Thursday 31 October 2013

National security - back to the steam age

I can't have been the only person to notice that if you hack into the private communications of the government, you face jail; whereas if the government hacks into your private communications that's perfectly OK.

I don't generally have much time for attention seekers like Bradley Manning, but it does seem curious that getting unauthorised access to, for example, the US National Security Agency's records, is punishable with a long prison sentence (or in Edward Snowden's case, years of exile; or in the case of one British hacker a long struggle against extradition); whereas if the US National Security Agency hacks into your emails or phone calls, be you a private individual or a friendly foreign leader like Angela Merkel, that's just the kind of routine stuff the state does every day.
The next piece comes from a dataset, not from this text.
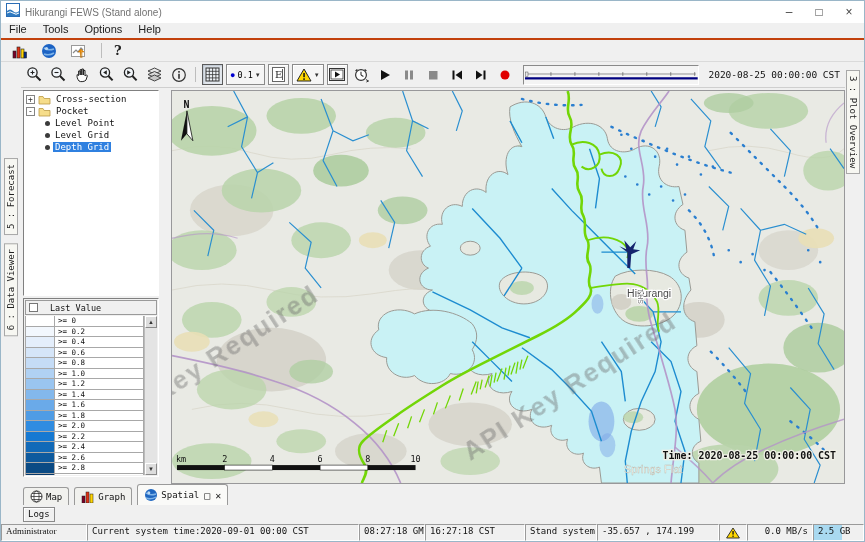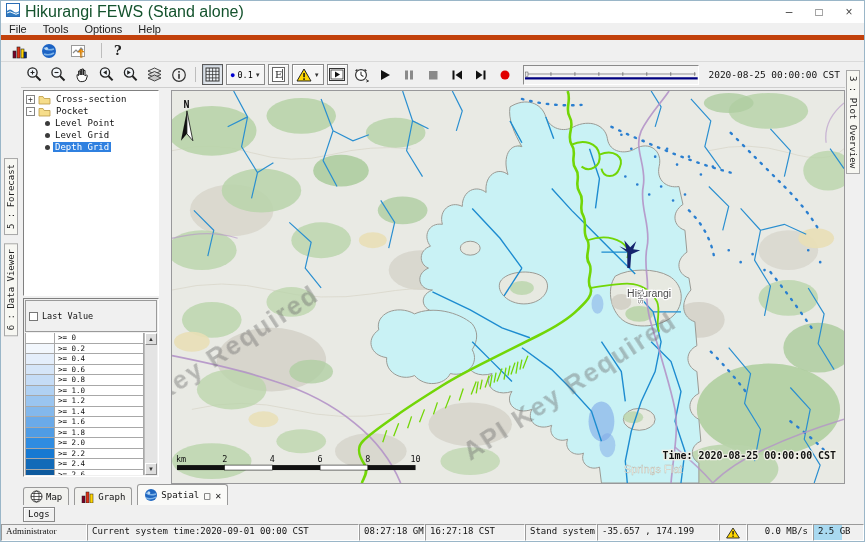"Hikurangi FEWS (Stand alone)" .title { color: #14532d -> #737373; font-size: 16px -> 10px }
There are arguments which go some way to explain this strange disparity of outcome, but nevertheless it's striking that the state can do whatever it likes, whereas we can't.
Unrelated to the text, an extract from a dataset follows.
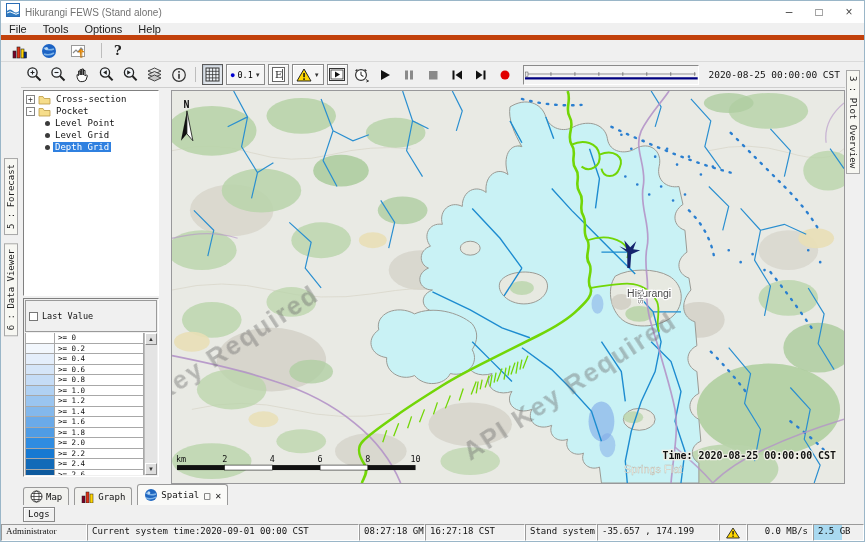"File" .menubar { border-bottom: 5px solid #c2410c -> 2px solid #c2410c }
Orwell's vision of a telescreen in every room, watching us while we watch it, is becoming truer by the day.

If I were a terrorist of any kind, I'd be doing my plotting by Royal Mail.  It's easy and cheap to set up computer systems which monitor email and search for keywords - "terrorist" and "plotter" for example (and it's a big hi to all the good people at GCHQ!) - but it's time consuming and expensive to steam open envelopes in a back room of a sorting office.